Plattsburgh State’s Alpha Epsilon Phi chapter and the American Foundation for Suicide Prevention, or AFSP, have partnered to bring the Out of the Darkness Walk to campus to raise awareness for mental health issues and suicide prevention Sunday, April 24.
“Of students surveyed in the Spring 2014 National College Health Assessment, 33 percent reported feeling so depressed within the past 12 months that it was difficult to function, almost 55 percent reported feeling overwhelming anxiety while 87 percent reported feeling overwhelmed by their responsibilities. Almost 9 percent seriously considered suicide over the past year,” according to an article published by Healthline.com titled, “Mental Health Problems for College Students Increasing.”
The Out of the Darkness Walk first came to PSUC’s campus in 2010 when PSUC organizational leadership communications alumna Maggie Edwards partnered with AFSP and her sorority, Alpha Epsilon Phi, to help address and break the stigmas of mental-health issues.
Edwards, a survivor of suicide loss, lost her brother in 1999. She said she began participating in similar walks in the Buffalo area in 2005, but as a freshman at PSUC in 2009, she was unable to travel to Buffalo for the Out of the Darkness walk. She decided to bring the walk to Plattsburgh.
“My brother has always been and always will be my inspiration,” Edwards said.
She said the purpose of the walk is to “break the silence” of mental illness and to provide support for those who have experienced mental illness or lost a loved one to suicide.
“I saw change on the Plattsburgh campus,” Edwards said of the first Out of the Darkness walk.
She said social media has also played a large role in providing resources and connections for those affected by mental-health issues and suicide loss.
PSUC senior Latin American Studies major and member of Alpha Epsilon Phi Kaitlyn Kessler is currently responsible for organizing the annual walk.
She said she is invested in the cause as her father is a veteran in the U.S. military. She said although her father is healthy, the number of veteran suicides is “a number too high for comfort.”
Roughly 22 veterans were committing suicide per day between 1999 and 2010, according to a study released in 2013 by the United States Department of Veterans Affairs.
Kessler said military members who serve deserve to be helped.
She said the walk provides a “safe space” for those participating and for those affected by mental-health issues.
Aside from planning the walk, Kessler is also establishing the PSUC Coalition for Suicide Prevention organization, pending Student Association approval. The coalition will help bring awareness to the campus with walks, forums and other workshops to help effectively prevent suicide.
Both Edwards and Kessler said their sorority sisters have been supportive of their efforts each year.
AFSP Area Director of the capital region and south central New York Laura Marx has also been helping to organize the walk on the PSUC campus for three years by fundraising, raising awareness and providing programs to communities.

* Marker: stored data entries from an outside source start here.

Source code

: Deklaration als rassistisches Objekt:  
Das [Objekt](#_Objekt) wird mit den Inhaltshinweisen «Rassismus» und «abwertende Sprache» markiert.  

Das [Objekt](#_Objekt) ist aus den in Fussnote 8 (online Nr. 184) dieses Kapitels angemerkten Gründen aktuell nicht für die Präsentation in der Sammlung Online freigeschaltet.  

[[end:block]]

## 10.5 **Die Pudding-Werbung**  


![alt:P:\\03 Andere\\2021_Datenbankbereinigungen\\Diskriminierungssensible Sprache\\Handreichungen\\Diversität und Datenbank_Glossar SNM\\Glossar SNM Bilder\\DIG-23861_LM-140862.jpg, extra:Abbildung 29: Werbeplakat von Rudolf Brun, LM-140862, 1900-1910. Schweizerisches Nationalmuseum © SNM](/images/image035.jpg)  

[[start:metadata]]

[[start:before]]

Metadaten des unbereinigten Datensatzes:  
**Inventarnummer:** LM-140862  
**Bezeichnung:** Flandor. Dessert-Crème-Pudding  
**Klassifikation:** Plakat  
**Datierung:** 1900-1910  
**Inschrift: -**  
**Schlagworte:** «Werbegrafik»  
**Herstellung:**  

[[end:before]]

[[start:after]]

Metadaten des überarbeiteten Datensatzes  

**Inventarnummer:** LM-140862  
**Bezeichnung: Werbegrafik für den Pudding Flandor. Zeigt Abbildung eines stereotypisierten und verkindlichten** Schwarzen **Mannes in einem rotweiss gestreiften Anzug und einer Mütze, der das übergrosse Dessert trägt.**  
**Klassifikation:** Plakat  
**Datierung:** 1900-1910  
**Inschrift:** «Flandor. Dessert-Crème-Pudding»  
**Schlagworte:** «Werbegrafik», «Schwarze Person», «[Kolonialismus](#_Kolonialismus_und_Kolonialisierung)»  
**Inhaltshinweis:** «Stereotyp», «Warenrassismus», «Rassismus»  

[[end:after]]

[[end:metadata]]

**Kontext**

Marx and AFSP also help provide programs for family members affected by suicide loss and advocacy programs on both state and federal levels.
Edwards said one of the best ways to prevent suicide is to know the warning signs and to know what to do with those signs.
“Mental health doesn’t go away,” she said.
Edwards said the PSUC Student Health and Counseling Center once contacted her when she was a student to tell her about another student who had contemplated suicide. Edwards said this student changed his or her mind after participating in one of Edwards’ workshops on campus.
“Even if I saved one life in my four years (at PSUC), my job was done,” she said.
Registration will begin Sunday at 10 a.m. and the walk will start at 11 a.m. at PSUC Amite Plaza, following Rugar Street to Sanborn Avenue. Participants will then walk down Draper Street, connecting to Broad Street then to Rugar Street, ending at Amite Plaza.